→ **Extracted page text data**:
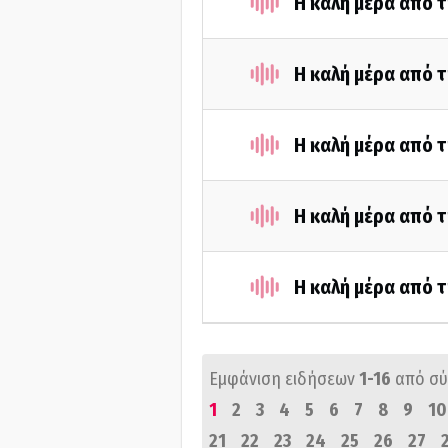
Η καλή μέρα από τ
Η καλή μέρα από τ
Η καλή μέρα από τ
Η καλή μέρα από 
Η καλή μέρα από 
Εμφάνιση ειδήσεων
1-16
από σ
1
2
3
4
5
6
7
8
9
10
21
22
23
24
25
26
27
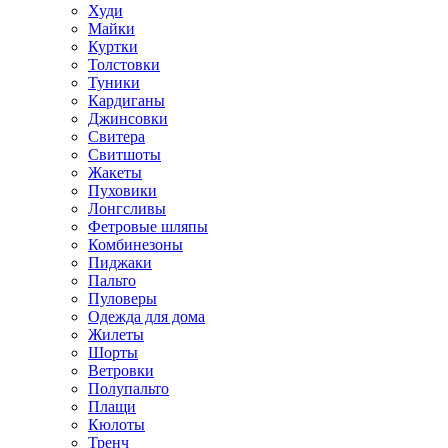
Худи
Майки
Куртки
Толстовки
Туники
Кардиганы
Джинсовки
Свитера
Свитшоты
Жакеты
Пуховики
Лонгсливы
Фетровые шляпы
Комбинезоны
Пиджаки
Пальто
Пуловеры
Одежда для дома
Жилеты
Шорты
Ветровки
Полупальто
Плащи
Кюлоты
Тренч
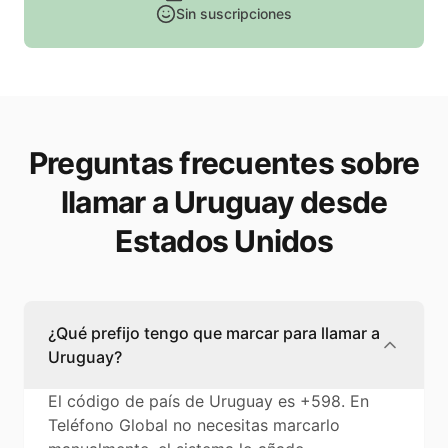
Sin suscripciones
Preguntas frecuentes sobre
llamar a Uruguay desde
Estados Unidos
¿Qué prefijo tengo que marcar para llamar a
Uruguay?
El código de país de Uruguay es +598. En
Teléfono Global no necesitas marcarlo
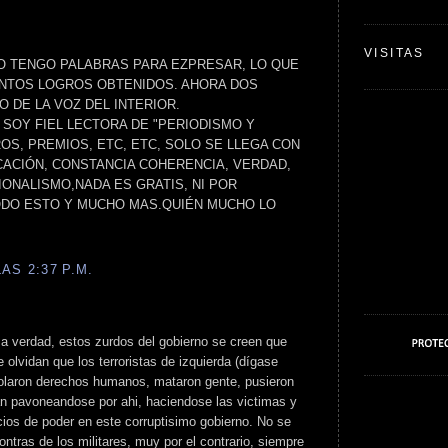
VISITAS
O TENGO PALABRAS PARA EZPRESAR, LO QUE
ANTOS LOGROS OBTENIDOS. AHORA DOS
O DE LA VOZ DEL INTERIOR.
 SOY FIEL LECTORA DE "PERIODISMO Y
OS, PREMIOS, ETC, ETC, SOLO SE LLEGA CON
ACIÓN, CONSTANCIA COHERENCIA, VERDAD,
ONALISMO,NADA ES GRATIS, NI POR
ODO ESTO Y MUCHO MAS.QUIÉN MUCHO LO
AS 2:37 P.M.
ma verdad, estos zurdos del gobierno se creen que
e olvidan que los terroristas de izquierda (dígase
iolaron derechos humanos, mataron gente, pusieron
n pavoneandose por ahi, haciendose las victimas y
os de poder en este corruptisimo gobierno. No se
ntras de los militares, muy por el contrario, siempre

---

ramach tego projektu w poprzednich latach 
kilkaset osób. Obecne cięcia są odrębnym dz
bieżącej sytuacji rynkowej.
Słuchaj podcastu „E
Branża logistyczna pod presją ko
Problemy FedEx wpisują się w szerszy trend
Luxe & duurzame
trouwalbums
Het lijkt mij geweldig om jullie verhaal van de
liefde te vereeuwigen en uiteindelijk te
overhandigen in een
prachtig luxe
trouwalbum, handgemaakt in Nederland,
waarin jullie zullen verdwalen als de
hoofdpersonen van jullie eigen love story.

→ **Aim of the exercise**: Using the records above, count the lines containing "Uruguay". Give no words besides the number.

→ **Completed task**: 3